[Problem to work on]
Every entry, from first to last, is to be written out exactly.

Stored data entries
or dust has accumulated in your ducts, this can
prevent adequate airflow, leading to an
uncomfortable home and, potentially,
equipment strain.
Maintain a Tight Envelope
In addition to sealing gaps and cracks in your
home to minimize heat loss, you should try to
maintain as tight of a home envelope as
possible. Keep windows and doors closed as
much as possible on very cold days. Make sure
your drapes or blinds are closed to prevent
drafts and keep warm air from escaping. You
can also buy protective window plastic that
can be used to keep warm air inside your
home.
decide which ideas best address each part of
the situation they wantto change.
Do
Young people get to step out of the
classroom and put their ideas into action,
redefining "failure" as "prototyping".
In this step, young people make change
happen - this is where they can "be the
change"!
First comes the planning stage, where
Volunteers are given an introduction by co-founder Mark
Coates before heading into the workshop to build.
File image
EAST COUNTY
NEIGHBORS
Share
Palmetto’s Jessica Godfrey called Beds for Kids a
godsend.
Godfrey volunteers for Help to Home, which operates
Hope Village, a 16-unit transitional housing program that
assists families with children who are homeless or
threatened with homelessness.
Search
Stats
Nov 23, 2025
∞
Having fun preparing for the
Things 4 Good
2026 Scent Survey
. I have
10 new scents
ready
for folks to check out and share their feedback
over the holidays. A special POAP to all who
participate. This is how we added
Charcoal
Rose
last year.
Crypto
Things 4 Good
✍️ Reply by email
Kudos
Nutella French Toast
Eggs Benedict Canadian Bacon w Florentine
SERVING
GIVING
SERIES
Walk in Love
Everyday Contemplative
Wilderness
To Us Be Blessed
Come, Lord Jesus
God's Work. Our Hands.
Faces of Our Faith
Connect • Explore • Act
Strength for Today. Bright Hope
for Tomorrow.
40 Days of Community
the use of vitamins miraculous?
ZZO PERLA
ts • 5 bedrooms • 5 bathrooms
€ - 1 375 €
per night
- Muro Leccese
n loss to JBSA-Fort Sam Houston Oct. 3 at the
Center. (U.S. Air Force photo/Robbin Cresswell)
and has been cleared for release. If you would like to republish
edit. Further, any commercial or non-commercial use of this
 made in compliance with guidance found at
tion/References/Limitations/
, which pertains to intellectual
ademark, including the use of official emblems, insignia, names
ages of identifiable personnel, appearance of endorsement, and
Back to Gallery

[Response to the task]
or dust has accumulated in your ducts, this can
prevent adequate airflow, leading to an
uncomfortable home and, potentially,
equipment strain.
Maintain a Tight Envelope
In addition to sealing gaps and cracks in your
home to minimize heat loss, you should try to
maintain as tight of a home envelope as
possible. Keep windows and doors closed as
much as possible on very cold days. Make sure
your drapes or blinds are closed to prevent
drafts and keep warm air from escaping. You
can also buy protective window plastic that
can be used to keep warm air inside your
home.
decide which ideas best address each part of
the situation they wantto change.
Do
Young people get to step out of the
classroom and put their ideas into action,
redefining "failure" as "prototyping".
In this step, young people make change
happen - this is where they can "be the
change"!
First comes the planning stage, where
Volunteers are given an introduction by co-founder Mark
Coates before heading into the workshop to build.
File image
EAST COUNTY
NEIGHBORS
Share
Palmetto’s Jessica Godfrey called Beds for Kids a
godsend.
Godfrey volunteers for Help to Home, which operates
Hope Village, a 16-unit transitional housing program that
assists families with children who are homeless or
threatened with homelessness.
Search
Stats
Nov 23, 2025
∞
Having fun preparing for the
Things 4 Good
2026 Scent Survey
. I have
10 new scents
ready
for folks to check out and share their feedback
over the holidays. A special POAP to all who
participate. This is how we added
Charcoal
Rose
last year.
Crypto
Things 4 Good
✍️ Reply by email
Kudos
Nutella French Toast
Eggs Benedict Canadian Bacon w Florentine
SERVING
GIVING
SERIES
Walk in Love
Everyday Contemplative
Wilderness
To Us Be Blessed
Come, Lord Jesus
God's Work. Our Hands.
Faces of Our Faith
Connect • Explore • Act
Strength for Today. Bright Hope
for Tomorrow.
40 Days of Community
the use of vitamins miraculous?
ZZO PERLA
ts • 5 bedrooms • 5 bathrooms
€ - 1 375 €
per night
- Muro Leccese
n loss to JBSA-Fort Sam Houston Oct. 3 at the
Center. (U.S. Air Force photo/Robbin Cresswell)
and has been cleared for release. If you would like to republish
edit. Further, any commercial or non-commercial use of this
 made in compliance with guidance found at
tion/References/Limitations/
, which pertains to intellectual
ademark, including the use of official emblems, insignia, names
ages of identifiable personnel, appearance of endorsement, and
Back to Gallery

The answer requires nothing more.